Mulisch, die zich in de eerste plaats thuis voelt in de Egyptische mythologie, bestudeert in de loop van het schrijfproces een scala aan mythologische, kabbalistische, wetenschappelijke en literaire werken. Maar hij vermeldt ook grondig aan Bijbelstudie te doen en als hij tijdens de Golfoorlog in de Openbaring van Johannes leest, schrijft hij „geschrokken van de actualiteit” te zijn.
”De ontdekking van de hemel” zou in diverse opzichten het hoogtepunt uit Mulisch’ bibliografie worden. Niet alleen door de verkoopcijfers (ruim 1 miljoen exemplaren) en de uitverkiezing tot beste Nederlandstalige boek aller tijden, maar ook door de manier waarop de roman een weerslag is van alle belangrijke thema’s uit zijn oeuvre, waarbij veel samenhangt met de Tweede Wereldoorlog. Ook is ”De ontdekking van de hemel” de verpakking van een serie vaak verrassende theorieën. Eén daarvan gaat over de vleselijkheid van de macht. Leiders krijgen niet zozeer volgelingen door wat ze zeggen, maar door hun uitstraling. In ”Logboek” verdedigt Mulisch die stelling geregeld, ook als hij tijdens een verblijf in het Duitse Baden-Baden de Oostenrijkse politicus Jörg Haider tegen het lijf loopt. „Links is hij niet, maar een fascist evenmin”, concludeert Mulisch na een lang gesprek.
Mulisch’ vader collaboreerde in de oorlog met de Duitsers, maar redde in die hoedanigheid ook het leven van zijn enige zoon en diens Duits-Joodse moeder, die hij in ”Logboek” bezoekt in San Francisco. Zijn komaf verklaart de diepe verbondenheid met Israël. Als de Amerikaanse president Bush sr. tijdens de Eerste Golfoorlog het door Irak beschoten Israël steunt, oordeelt Mulisch dat de Amerikanen deze keer aan de goede kant staan. Een vérgaande uitspraak voor een bewonderaar van Fidel Castro.
En in de linkse kringen waar de schrijver veel, graag en luidruchtig verkeert, is hij een buitenbeentje in discussies over Israël. Hij krijgt zelfs slaande ruzie met D66-leider en goede vriend Hans van Mierlo. „Geprobeerd uit te leggen dat mijn mening… is verhard sinds de Golfoorlog: toen joden met Auschwitznummers op hun armen gasmaskers moesten opdoen.”

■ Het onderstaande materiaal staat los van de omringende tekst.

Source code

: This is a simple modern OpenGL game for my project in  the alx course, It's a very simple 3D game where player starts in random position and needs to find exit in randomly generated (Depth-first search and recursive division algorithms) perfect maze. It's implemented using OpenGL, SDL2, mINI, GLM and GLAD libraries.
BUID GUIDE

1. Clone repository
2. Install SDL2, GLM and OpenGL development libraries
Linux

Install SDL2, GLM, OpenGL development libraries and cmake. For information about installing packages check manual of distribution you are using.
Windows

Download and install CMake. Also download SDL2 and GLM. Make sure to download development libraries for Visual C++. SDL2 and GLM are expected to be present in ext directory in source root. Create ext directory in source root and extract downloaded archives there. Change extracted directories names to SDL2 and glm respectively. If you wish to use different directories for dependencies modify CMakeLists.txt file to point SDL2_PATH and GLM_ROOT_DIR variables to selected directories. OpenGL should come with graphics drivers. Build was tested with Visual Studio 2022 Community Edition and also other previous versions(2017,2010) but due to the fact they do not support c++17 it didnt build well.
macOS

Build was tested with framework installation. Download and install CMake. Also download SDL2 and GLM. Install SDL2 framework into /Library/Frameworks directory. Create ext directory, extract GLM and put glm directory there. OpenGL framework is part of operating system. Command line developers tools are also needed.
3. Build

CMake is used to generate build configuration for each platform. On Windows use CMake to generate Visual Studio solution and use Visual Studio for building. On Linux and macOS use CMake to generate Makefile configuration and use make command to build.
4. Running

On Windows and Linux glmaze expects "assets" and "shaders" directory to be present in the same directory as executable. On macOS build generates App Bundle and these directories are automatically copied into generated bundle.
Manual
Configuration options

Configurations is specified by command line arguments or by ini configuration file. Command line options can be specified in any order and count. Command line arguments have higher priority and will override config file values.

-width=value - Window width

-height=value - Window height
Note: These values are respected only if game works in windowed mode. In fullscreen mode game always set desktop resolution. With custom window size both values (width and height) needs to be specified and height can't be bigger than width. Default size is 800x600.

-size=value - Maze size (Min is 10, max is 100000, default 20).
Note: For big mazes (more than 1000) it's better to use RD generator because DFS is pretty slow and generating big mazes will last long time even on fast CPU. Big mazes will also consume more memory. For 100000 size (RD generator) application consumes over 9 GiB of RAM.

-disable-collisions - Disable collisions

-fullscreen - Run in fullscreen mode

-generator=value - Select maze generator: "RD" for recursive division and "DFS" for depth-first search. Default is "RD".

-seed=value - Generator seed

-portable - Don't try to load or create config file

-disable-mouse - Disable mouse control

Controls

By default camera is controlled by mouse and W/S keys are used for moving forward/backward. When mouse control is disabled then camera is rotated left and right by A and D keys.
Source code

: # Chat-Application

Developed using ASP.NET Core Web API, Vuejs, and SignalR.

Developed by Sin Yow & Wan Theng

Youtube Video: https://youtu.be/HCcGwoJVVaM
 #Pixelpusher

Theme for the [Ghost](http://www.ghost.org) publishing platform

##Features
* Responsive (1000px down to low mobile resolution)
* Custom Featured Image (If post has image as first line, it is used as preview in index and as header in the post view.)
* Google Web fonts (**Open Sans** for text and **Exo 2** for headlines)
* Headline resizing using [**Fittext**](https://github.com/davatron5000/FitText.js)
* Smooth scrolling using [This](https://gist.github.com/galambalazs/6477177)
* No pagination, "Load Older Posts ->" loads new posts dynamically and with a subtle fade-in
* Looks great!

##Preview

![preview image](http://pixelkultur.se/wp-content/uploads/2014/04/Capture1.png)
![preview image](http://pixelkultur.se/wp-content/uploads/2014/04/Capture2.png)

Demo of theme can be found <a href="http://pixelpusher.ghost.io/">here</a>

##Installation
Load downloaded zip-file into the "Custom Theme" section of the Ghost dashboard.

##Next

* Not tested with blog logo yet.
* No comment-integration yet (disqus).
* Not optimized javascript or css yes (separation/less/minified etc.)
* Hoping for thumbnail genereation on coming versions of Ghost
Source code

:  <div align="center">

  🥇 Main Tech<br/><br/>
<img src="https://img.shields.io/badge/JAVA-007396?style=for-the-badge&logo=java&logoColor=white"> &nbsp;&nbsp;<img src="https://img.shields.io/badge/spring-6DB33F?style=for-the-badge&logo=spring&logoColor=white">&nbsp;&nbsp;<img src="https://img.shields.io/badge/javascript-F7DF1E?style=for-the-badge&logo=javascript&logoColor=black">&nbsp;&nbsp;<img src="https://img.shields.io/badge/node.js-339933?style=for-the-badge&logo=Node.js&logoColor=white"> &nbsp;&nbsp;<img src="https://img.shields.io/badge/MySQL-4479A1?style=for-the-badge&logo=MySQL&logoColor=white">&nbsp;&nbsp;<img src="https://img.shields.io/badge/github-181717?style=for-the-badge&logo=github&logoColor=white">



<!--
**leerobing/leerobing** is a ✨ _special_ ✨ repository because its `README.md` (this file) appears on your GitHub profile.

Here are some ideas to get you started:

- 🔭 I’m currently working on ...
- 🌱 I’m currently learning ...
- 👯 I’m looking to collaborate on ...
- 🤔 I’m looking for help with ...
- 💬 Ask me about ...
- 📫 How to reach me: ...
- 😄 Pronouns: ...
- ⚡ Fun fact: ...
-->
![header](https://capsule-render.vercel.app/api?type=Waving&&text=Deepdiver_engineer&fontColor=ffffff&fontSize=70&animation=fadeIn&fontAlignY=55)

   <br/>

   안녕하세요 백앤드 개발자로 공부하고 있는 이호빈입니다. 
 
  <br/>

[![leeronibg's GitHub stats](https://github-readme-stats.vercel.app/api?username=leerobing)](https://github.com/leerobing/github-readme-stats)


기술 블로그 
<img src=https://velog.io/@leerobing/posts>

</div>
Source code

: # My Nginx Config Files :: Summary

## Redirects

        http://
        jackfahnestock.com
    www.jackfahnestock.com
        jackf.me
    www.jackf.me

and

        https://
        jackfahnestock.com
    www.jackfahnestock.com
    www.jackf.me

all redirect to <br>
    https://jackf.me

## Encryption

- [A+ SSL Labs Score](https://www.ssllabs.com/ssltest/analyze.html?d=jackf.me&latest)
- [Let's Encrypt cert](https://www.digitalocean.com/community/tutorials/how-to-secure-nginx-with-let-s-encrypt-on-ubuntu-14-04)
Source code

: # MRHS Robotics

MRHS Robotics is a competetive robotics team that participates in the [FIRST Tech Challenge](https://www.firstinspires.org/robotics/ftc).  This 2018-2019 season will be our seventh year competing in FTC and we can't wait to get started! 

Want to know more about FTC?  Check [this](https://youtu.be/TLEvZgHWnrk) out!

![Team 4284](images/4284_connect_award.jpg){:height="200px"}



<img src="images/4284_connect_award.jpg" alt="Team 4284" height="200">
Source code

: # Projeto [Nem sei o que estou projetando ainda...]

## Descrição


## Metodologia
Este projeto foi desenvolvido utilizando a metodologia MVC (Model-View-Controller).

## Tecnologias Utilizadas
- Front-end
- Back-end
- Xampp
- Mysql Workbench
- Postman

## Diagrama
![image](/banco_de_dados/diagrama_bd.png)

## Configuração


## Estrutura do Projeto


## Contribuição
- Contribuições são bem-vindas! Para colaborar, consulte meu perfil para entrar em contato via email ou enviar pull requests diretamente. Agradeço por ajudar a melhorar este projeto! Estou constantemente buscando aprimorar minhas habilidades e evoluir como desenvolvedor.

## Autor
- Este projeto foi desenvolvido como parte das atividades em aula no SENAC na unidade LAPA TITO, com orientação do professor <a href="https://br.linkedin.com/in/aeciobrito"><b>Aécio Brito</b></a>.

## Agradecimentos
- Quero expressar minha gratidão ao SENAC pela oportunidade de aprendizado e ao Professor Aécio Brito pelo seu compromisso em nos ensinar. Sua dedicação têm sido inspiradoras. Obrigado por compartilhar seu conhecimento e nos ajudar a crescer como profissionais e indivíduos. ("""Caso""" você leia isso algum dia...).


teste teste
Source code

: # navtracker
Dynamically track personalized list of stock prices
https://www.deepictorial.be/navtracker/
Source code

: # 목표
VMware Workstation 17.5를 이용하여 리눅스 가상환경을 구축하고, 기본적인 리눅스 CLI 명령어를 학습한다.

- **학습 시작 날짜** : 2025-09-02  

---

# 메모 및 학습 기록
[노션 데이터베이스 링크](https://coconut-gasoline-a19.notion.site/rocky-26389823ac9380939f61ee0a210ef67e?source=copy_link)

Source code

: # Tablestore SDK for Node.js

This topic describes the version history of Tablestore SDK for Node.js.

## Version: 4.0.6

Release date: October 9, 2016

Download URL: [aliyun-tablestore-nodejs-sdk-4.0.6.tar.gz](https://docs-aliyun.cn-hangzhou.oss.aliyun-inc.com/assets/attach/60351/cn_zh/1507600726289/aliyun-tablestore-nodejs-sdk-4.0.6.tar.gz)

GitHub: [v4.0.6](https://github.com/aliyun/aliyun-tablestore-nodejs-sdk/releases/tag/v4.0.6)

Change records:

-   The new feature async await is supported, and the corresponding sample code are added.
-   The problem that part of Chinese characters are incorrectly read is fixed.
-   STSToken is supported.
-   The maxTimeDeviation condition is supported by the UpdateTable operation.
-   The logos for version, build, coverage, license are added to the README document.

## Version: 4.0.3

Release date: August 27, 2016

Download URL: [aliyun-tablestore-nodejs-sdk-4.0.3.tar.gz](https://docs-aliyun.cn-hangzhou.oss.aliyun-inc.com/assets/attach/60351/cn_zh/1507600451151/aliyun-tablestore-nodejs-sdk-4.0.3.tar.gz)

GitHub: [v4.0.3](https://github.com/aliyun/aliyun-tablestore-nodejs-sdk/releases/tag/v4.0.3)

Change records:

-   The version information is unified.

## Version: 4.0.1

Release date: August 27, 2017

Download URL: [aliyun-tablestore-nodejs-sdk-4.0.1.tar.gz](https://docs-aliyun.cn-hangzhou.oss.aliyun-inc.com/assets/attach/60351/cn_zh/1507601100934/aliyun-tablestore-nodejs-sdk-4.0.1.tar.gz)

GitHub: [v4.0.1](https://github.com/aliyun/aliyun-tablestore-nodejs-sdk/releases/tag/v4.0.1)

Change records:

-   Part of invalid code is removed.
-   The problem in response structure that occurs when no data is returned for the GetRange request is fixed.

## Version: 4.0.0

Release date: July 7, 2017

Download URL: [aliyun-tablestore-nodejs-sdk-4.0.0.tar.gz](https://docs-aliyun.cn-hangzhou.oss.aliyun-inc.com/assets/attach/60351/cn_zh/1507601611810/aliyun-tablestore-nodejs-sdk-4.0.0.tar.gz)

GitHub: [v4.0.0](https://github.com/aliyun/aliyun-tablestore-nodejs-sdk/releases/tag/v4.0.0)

”Logboek” geeft een bijzonder kijkje in het schrijfproces en in Mulisch’ leven in links-elitair Amsterdam, met z’n ons kent ons, de vele flessen wijn, de maandagavonden op de sociëteit en de eindeloze stroom media-aanvragen, waar de schrijver alleen de pareltjes uitpikt. Maar bovenal gaat ”Logboek” over Mulisch. Zozeer dat het weleens pijnlijk wordt. Bijvoorbeeld als hij in de week na de Bijlmerramp vaststelt dat de gebeurtenissen gevolgen hebben voor een feest te zijner ere en voor een prestigieus tv-interview. Gelukkig mag hij die week nog een borstbeeld onthullen. Een borstbeeld van zichzelf uiteraard.
Boekgegevens
”Logboek 1991-1992”, Harry Mulisch; uitg. De Bezige Bij Amsterdam, 2012; ISBN 978 90 2342 836 7; 256 blz.; € 18,90.